Sin código postal: Sara Torres

Sin código postal: Sara Torres

En la amalgama de las raíces de lo emocional y lo pulsional, 
abajo donde el lodo y el sedimento, deseo, amor romántico 
y amistad se confunden en un silencio gozoso.
Sara Torres, sección “Está bien sentir” de elDiario.es

Para que tú me entiendas: 

La primera ocasión en la que tenté —con dedos, ojos y apetito— las raíces entrelazadas de lo pulsional, tenía diecinueve años y estaba en una cafetería. Mi amiga era rubia, de mandíbula amplia, energía fulminante y tomaba un capuchino con chocolate espolvoreado. 

La segunda ocurrió echadas en el sofá, un par de meses más tarde, después de bebernos una botella de vino tinto y cenar palomitas, mientras mi amiga me contaba el argumento de una película donde, como de costumbre, se cometían asesinatos y robos con la excusa del amor. En la oscuridad del salón, los rasgos le bailaban con luz de los coches que conducían frente a nuestra ventana. Bajé los ojos, desconcertada.

Después de aquellas dos ocasiones, he deseado y amado sin tener en cuenta los límites de la amistad a varias amigas más. Querida Sara Torres, te escribo porque cada una de estas veces he sentido que algo estaba a punto de quebrarse entre nosotras. Siempre he pensado que actuar sobre el deseo dinamitaría el vínculo, lo convertiría en celos, temores y vergüenzas.

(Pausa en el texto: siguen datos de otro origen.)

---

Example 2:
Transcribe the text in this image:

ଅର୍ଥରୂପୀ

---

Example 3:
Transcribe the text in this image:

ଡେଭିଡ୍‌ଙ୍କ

¿Por qué crees, Sara, que nos negamos la posibilidad de la amistad deseante? Si, como tú dices —y yo coincido—, se trata de un riesgo generoso y bello, ¿de dónde nace el rechazo a deshilachar los límites de lo pulsional?

Hasta la adolescencia mezclé amistad, amor romántico y deseo como si jugara a las pócimas: echaba medio vaso de cada uno, añadía algo de agua, y lo removía todo con una cuchara de palo. Recuerdo que a los once años mi mejor amiga y yo nos explorábamos bajo las sábanas, nos cuestionábamos los cuerpos y aprendíamos sobre nuestra anatomía y la ajena, palpándola sin miedo. Pero, conforme pasamos la pubertad y entramos en la adolescencia, entendimos las connotaciones del deseo y dejamos de hacerlo. Nos avergonzamos. Si a día de hoy alguna sacase el tema, probablemente la otra lo negaría.

No puedo culpar a mi yo de once años, ni al de diecinueve, por la vergüenza y el desconcierto. «La performatividad de la amistad y la performatividad del amor en los espacios públicos requieren de una diferenciación que sea legible». Esta idea ha germinado tan dentro de muchas de nosotras que pienso, querida interlocutora, que la necesidad de diferenciar también llega hasta los espacios emocionales, allá donde se encuentran el lodo y el sedimento. Las performatividades se nos imponen desde lo público hacia lo íntimo, las absorbemos a través de la epidermis y pasan a nuestro torrente sanguíneo. Existe un empeño por que amigas-amantes creamos que la amalgama de raíces no es real, que jugar a las pócimas con amistad, amor y deseo es un error, una locura, una estupidez transitoria.

Y tú, querida Sara, ¿qué me dices? ¿Por qué tanto empeño en separar en distintos frascos los tallos de una misma raíz?